#### KUTIPAN SUMBER

Skrining kehamilan yang dilakukan secara rutin dapat membantu para ibu mencegah bayinya yang baru lahir terkena penyakit sifilis beserta komplikasinya menurut kelompok dokter dari American College of Obstetricians and Gynecologists (ACOG).
Dilansir dari Medical Daily, Selasa, penyakit sifilis ditularkan secara seksual melalui luka sifilis selama hubungan seks vagina, anal, atau oral. Penyakit ini juga dapat menyebar dari ibu yang terinfeksi ke janinnya melalui plasenta, menyebabkan sifilis kongenital.
Sifilis kongenital dapat menyebabkan keguguran, berat badan lahir rendah, dan masalah kesehatan seperti katarak, tuli, kejang, dan kerusakan jantung, serta dapat mengancam jiwa.
Sesuai rekomendasi terbaru dari ACOG, ibu hamil harus menjalani pemeriksaan sifilis sebanyak tiga kali selama kehamilan. Skrining awal harus dilakukan pada kunjungan prenatal pertama, diikuti dengan skrining pada trimester ketiga dan pada saat kelahiran.

########
#### BAHAN YANG DISEDIAKAN

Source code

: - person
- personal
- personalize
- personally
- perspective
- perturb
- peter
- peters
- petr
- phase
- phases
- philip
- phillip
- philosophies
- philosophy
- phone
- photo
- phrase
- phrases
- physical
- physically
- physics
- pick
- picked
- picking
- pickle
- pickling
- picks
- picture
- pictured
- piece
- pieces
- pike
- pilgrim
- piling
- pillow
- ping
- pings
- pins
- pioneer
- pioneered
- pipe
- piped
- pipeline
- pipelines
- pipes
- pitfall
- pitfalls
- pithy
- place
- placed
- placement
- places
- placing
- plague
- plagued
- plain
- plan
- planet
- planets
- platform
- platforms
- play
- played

########

• **PERNYATAAN TUGAS**
Terjemahkan ke dalam bahasa Inggris kalimat berikut dari teks tentang skrining sifilis pada kehamilan: "Sifilis kongenital dapat menyebabkan keguguran, berat badan lahir rendah, dan masalah kesehatan seperti katarak, tuli, kejang, dan kerusakan jantung, serta dapat mengancam jiwa." Item yang disertakan tidak diperlukan.

• **PENYELESAIAN SOAL**
Congenital syphilis can cause miscarriage, low birth weight, and health problems such as cataracts, deafness, seizures, and heart damage, and can be life-threatening.